Jane Austen: A Life

Jane Austen: A Life

Moving to Bath and Southampton

In 1801, when Jane was 25, her father retired and moved with his wife and two daughters to Bath. After spending the majority of her life in rural Hampshire, this removal was a great upheaval and a dramatic change of lifestyle for Jane. In Bath, once a stylish spa town but by then past its fashionable best, she attended balls and concerts, and visited the Pump Room and the Theatre Royal. Over the next few years the family also took holidays to Devon and Dorset, where Jane enjoyed coastal walks and sea bathing.

In 1805, Rev Austen died suddenly, leaving his wife and two daughters with a much reduced income. They were forced to rent smaller and less comfortable lodgings, and the following year they moved to Southampton, where they lived with their friend Martha Lloyd and with their brother Frank’s new wife, Mary, whilst Frank himself was away at sea. Money was tight, and the ladies stretched a small income as far as they could.

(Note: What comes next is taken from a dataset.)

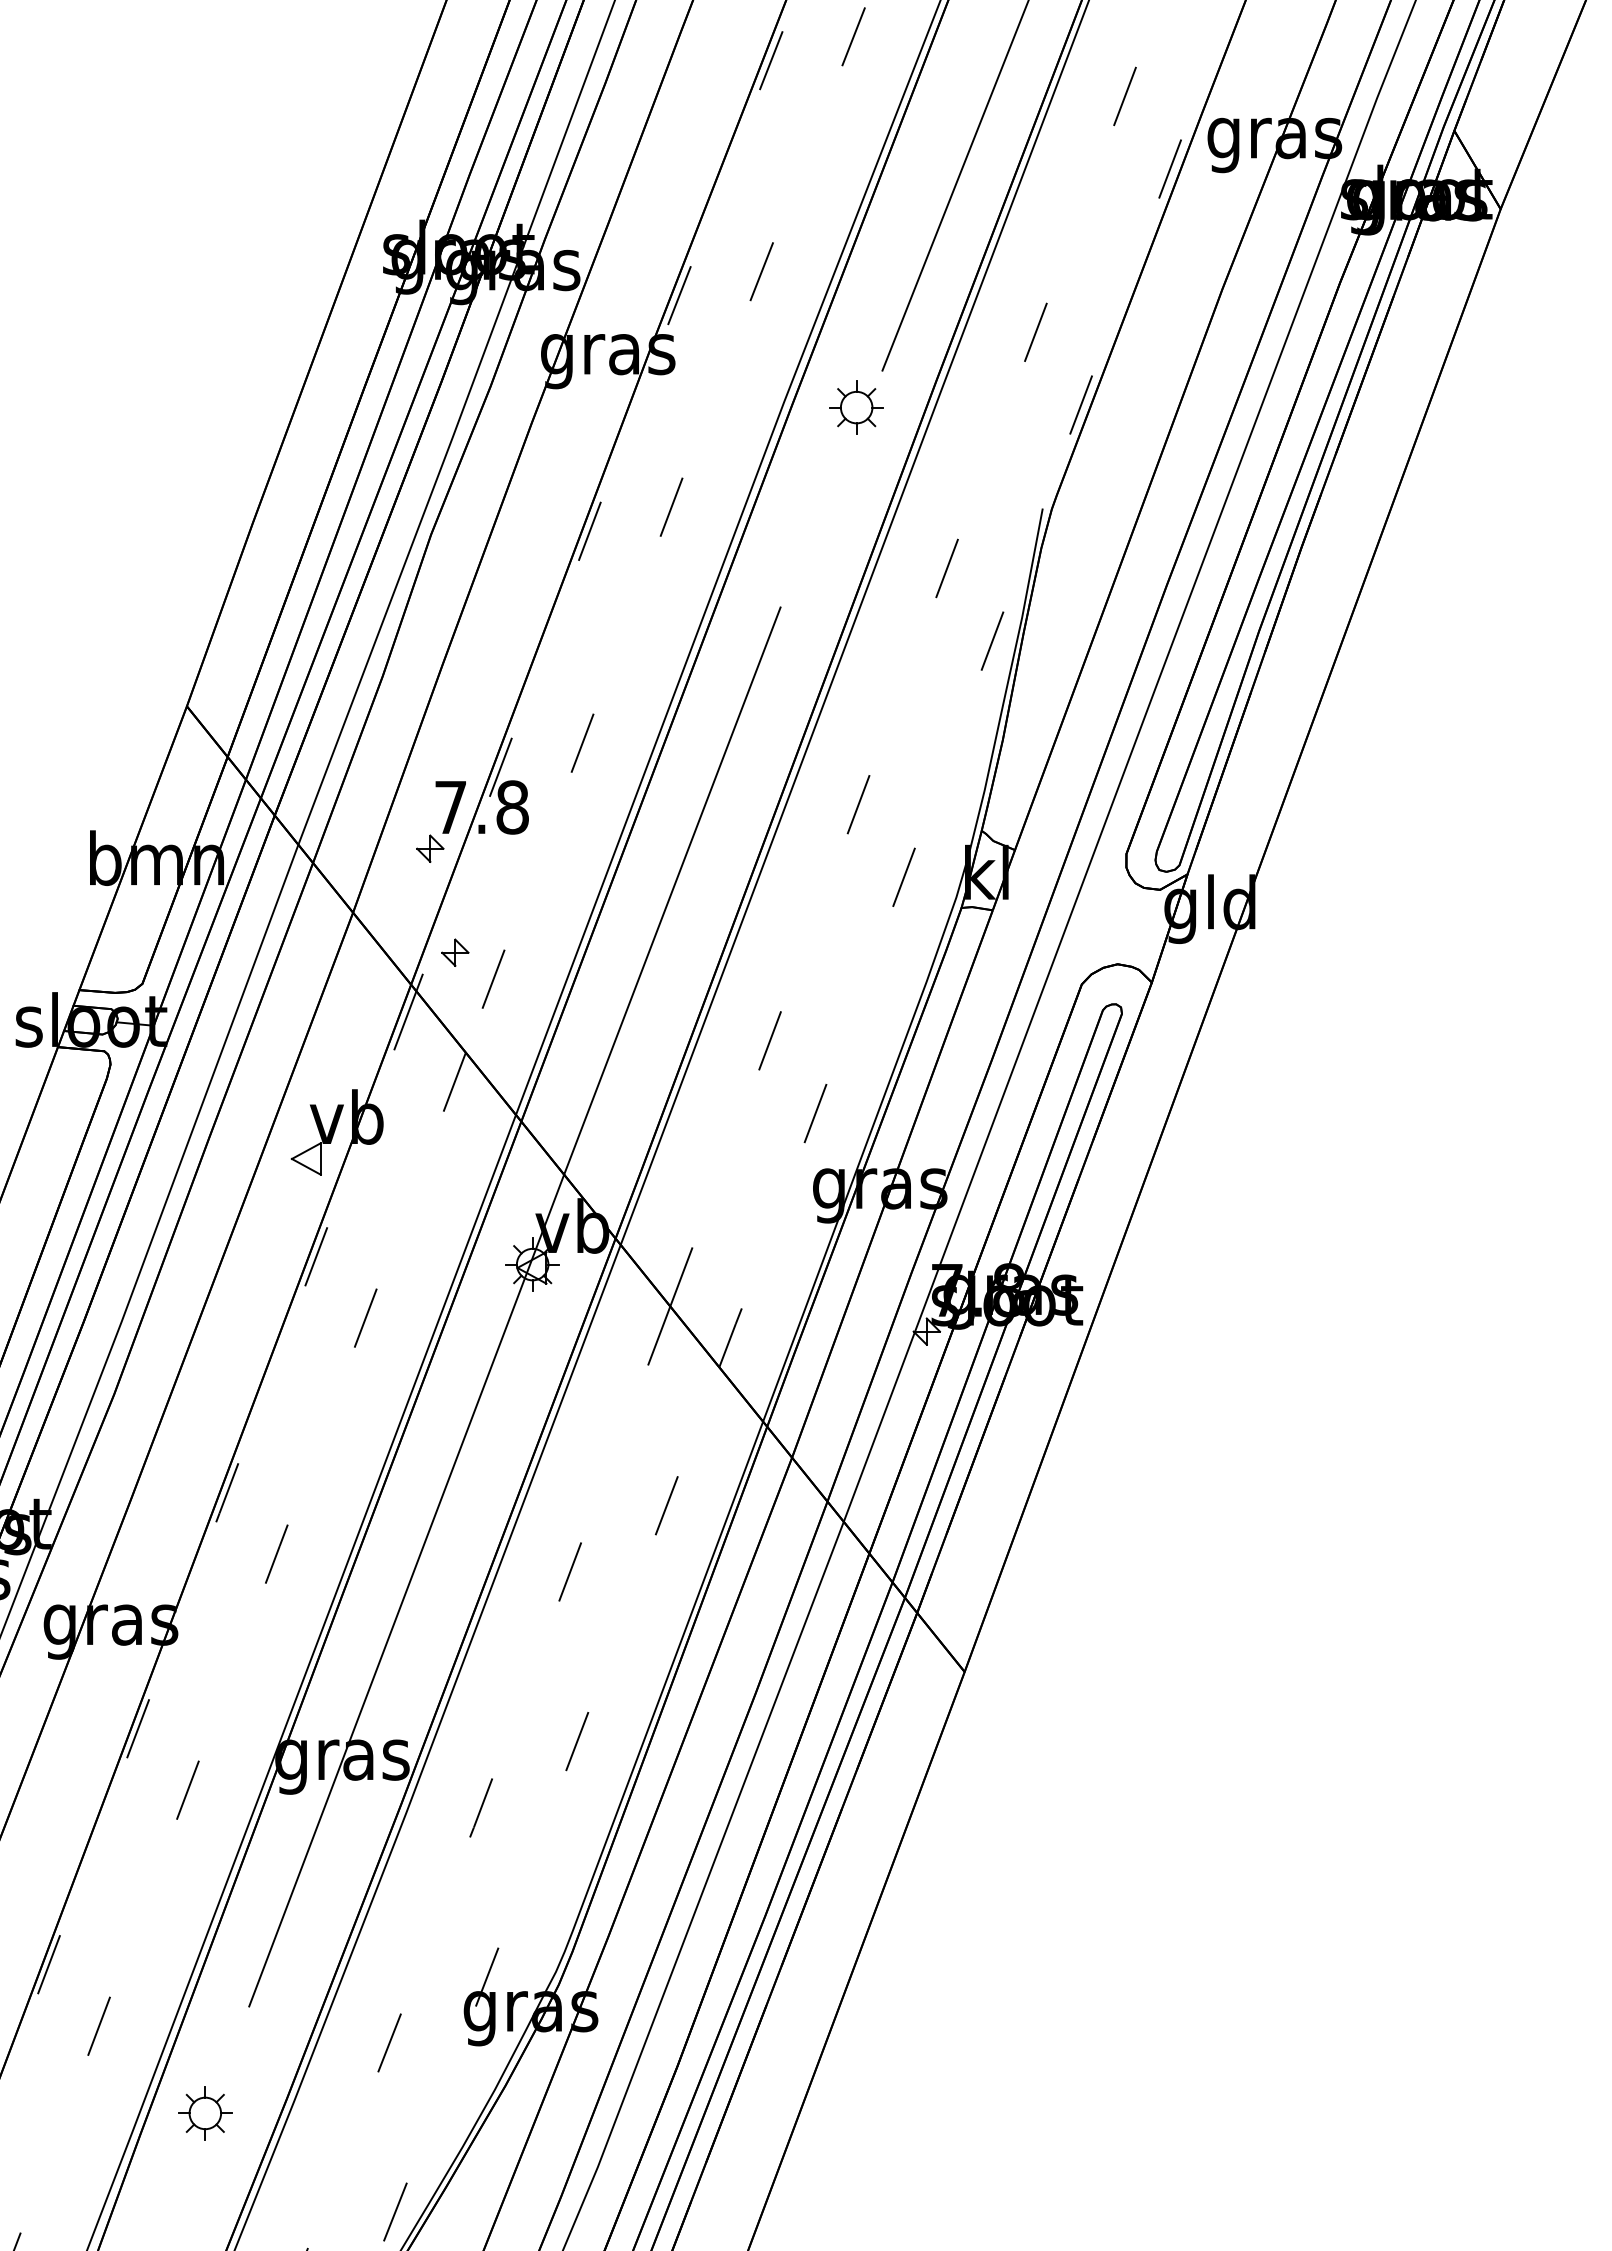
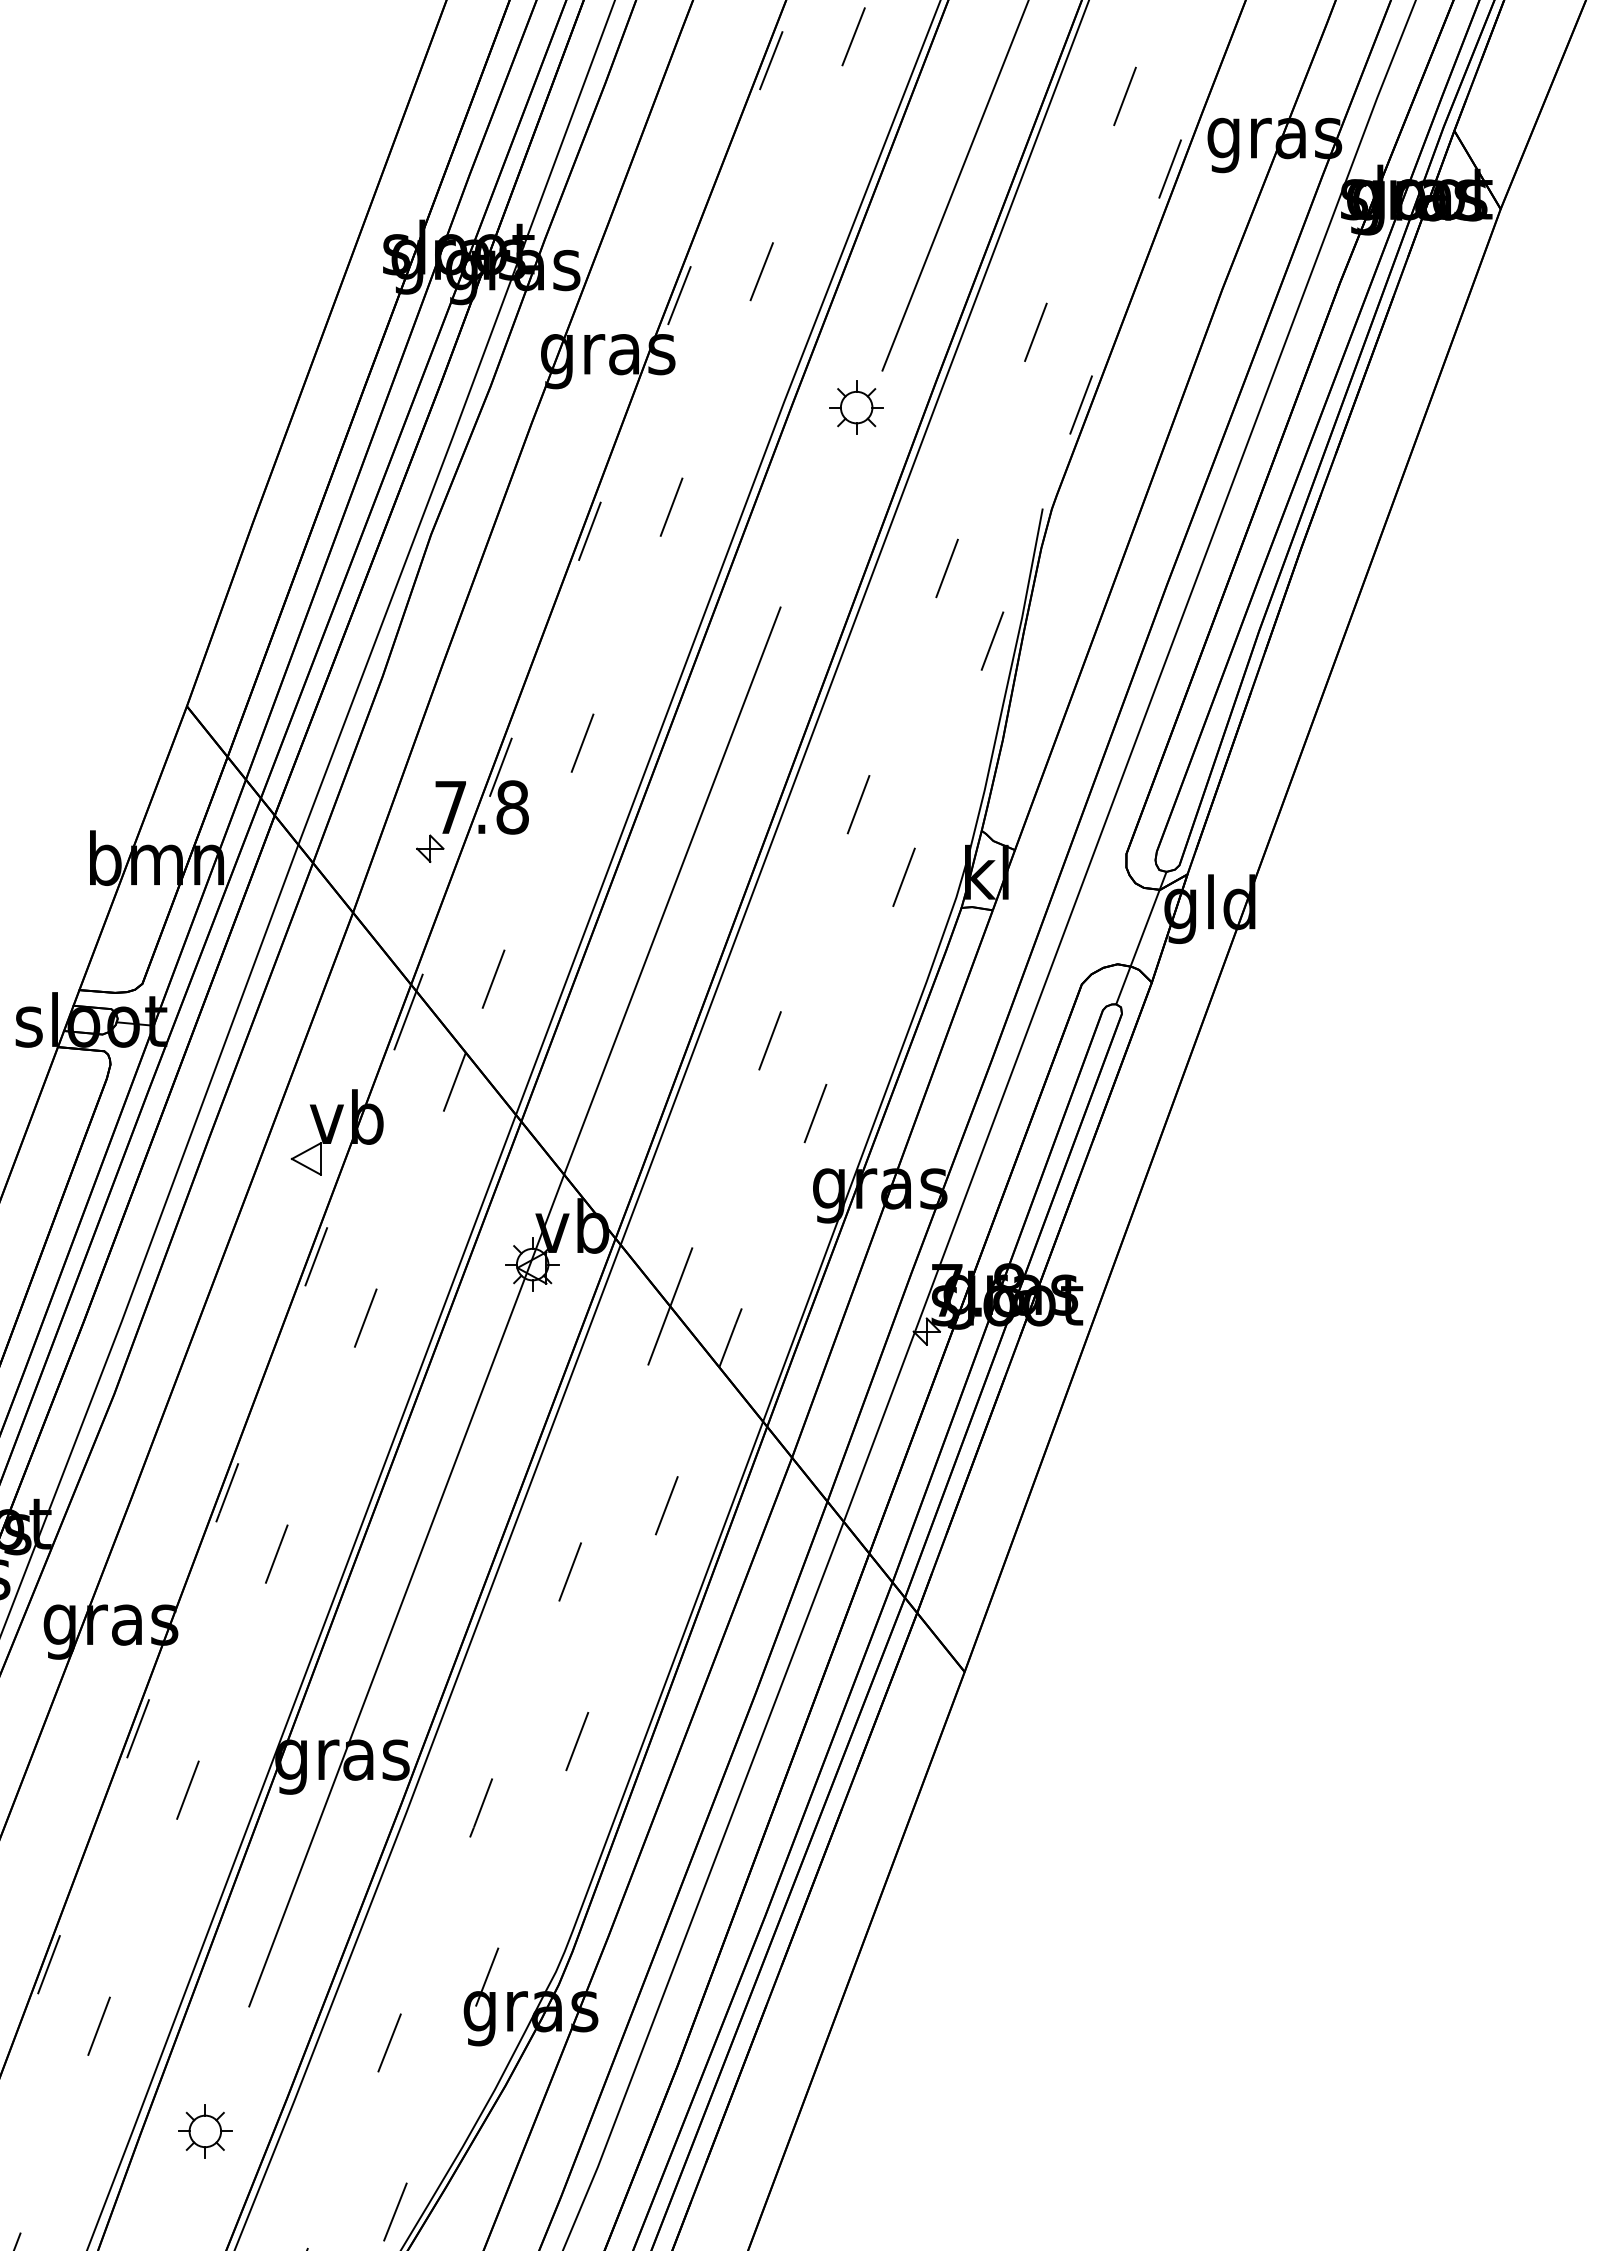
line at (1141, 937): none -> present
part at (455, 952): present -> none
part at (205, 2113) position: (205, 2113) -> (205, 2131)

The eight years they spent in Bath and Southampton, or on long visits to relatives, were an unsettled time, reflected in Jane’s productivity as a writer. Whilst living in Steventon she had completed first drafts of Elinor and Marianne, First Impressions and Susan (later to be published as Sense and Sensibility, Pride and Prejudice and Northanger Abbey respectively); whilst living in Bath she seems only to have worked on The Watsons, a work that she left unfinished. There are many theories to account for this – that she was pining for the countryside, saddened at the loss of her childhood home, hated city life and had no space to write in their relatively cramped lodgings and no time in the busy whirl of her new social life. On the other hand, The Watsons, though unfinished, is one of Austen’s most interesting fictional experiments, introducing a new note of bleak social realism into her writing. Very few of her letters from this period survive, so we can only speculate as to whether the challenges of life at this time stalled her writing or ultimately improved it.